The standard of review for an order granting a motion for involuntary dismissal is de novo. Deutsche Bank Nat’l Tr. Co. v. Huber, 137 So.3d 562, 563 (Fla. 4th DCA 2014). “An involuntary dismissal or directed verdict is properly entered only when the evidence considered in the light most favorable to the non-moving" party fails to establish a prima facie case on the non-moving party’s claim.” McCabe v. Hanley, 886 So.2d 1053, 1055 (Fla. 4th DCA 2004) (quoting Hack v. Estate of Helling, 811 So.2d 822, 825 (Fla. 5th DCA 2002)).

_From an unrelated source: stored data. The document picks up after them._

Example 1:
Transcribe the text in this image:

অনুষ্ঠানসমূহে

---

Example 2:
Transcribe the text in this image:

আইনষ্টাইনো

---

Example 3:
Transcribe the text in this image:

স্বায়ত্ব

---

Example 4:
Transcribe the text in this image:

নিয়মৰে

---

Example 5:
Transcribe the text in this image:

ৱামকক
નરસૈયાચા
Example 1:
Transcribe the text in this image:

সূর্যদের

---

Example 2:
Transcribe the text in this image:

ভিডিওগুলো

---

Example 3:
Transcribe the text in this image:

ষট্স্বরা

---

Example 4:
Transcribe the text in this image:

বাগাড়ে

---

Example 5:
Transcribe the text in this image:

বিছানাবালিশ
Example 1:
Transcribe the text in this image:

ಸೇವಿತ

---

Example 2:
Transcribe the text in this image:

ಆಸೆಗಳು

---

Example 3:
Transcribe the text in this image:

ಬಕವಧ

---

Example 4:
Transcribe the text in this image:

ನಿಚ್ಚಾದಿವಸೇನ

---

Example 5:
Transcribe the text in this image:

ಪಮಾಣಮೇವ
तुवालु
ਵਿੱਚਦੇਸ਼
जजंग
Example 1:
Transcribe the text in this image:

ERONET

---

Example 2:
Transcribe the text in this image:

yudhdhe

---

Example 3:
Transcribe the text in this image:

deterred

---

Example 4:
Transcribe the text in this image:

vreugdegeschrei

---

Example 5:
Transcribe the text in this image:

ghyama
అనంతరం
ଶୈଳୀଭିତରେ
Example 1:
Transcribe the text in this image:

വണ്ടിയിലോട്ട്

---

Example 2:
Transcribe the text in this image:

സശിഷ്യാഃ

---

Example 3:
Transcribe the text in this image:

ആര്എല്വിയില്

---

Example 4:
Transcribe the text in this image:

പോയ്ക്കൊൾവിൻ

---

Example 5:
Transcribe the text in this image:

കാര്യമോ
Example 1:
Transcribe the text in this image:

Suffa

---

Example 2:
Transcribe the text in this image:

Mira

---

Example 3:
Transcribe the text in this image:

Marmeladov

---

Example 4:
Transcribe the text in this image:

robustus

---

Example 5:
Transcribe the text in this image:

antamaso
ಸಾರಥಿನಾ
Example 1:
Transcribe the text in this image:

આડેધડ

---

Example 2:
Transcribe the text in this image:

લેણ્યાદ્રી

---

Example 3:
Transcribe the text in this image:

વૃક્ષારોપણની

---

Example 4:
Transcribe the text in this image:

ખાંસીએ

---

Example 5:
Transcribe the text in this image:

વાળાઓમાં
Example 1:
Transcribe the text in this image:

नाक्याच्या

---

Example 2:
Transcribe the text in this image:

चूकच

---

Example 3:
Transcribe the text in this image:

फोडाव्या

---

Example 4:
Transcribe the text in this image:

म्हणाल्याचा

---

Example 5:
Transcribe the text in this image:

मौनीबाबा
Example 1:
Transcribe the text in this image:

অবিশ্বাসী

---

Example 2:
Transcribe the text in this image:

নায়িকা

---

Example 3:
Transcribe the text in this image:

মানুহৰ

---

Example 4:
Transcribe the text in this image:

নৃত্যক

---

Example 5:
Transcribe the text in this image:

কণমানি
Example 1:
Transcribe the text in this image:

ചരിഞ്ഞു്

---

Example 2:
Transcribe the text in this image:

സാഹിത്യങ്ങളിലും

“[Standing is a crucial element in any mortgage foreclosure proceeding, and must be established at the inception of the lawsuit.” U.S. Bank Nat’l Ass’n v. Clarke, 192 So.3d 620, 622 (Fla. 4th DCA 2016). A plaintiff has standing to foreclose if the plaintiff is the holder of the promissory *106note. See § 673.3011(1), Fla. Stat. (2014). A “holder” is defined as “[t]he person in. possession of .a negotiable instrument that is payable either to bearer or to an identified person that is the person in possession.” § 671.201(21)(a), Fla. Stat. (2014), In other words, a plaintiff who is not the original payee has standing to foreclose if the plaintiff, before filing the complaint, possesses the note and the note is endorsed to the plaintiff specifically or in blank.
Here, Bank established standing because the original note and blank-endorsed allonge was properly authenticated and introduced into evidence at trial, which was identical to the copy of the note and blank-endorsed allonge attached to the complaint. See Clarke, 192 So.3d at 622 (holding that a blank-endorsed original note introduced into evidence that matched copy of the note attached to complaint was “sufficient to establish,' absent any testimony of other evidence to the contrary, that [foreclosing bank] had possession of the blank-endorsed note at the time the complaint was- filed and therefore had standing to bring the foreclosure action as the holder of the note”).
Moreover, even though SPS physically possessed the note at the time the complaint was filed, Bank had standing because the testimony and evidence introduced at trial established that SPS, on behalf of Bank, was the servicer for Borrower’s loan. See Caraccia v. U.S. Bank, Nat’l Ass’n, 185 So.3d 1277, 1279 (Fla. 4th DCA 2016) (holding that when bearer paper is at issue and there is an agency relationship, “the element of possession can be met through either actual or constructive possession”). Constructive possession is, “possession in which a person ‘has such control over the property that he may deliver the possession of it, if he so desires, as for example, where an agent holds property for his principal.’” Id. (quoting Bush v. Belenke, 381 So.2d 315, 316 (Fla. 3d DCA 1980)).
Therefore, even without the PSA and mortgage loan schedule, Bank established standing. Accordingly, we reverse the trial court’s involuntary dismissal order and remand this case for a new trial.1
Reversed and Remanded for new trial.
Taylor and Gerber, JJ., concur.. On appeal, Bank also argues that the trial court abused its discretion when it excluded the PSA and mortgage loan schedule from evidence. We disagree. Allowing the PSA into evidence after Bank's attorney stated at the deposition that the PSA would not be used at trial would have prejudiced Borrower and rewarded Bank for misleading Borrower’s attorney. It does not comport with fundamental fairness for an attorney to mislead an opponent, even unintentionally, and then reap the benefits. Therefore, on remand, Borrower shall have the right to, conduct another deposition of the SPS representative and question the representative about the PSA.